● About this exercise: Filter the data for "SpaA" and copy matching lines.

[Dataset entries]
_ _ _ _

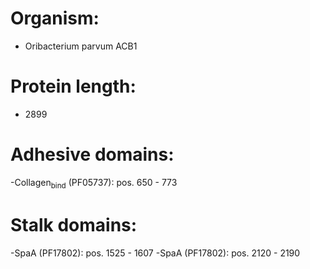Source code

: * Organism:
- Oribacterium parvum ACB1
* Protein length:
- 2899
* Adhesive domains:
-Collagen_bind (PF05737): pos. 650 - 773
* Stalk domains:
-SpaA (PF17802): pos. 1525 - 1607
-SpaA (PF17802): pos. 2120 - 2190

_ _ _ _

● Output below:
-SpaA (PF17802): pos. 1525 - 1607
-SpaA (PF17802): pos. 2120 - 2190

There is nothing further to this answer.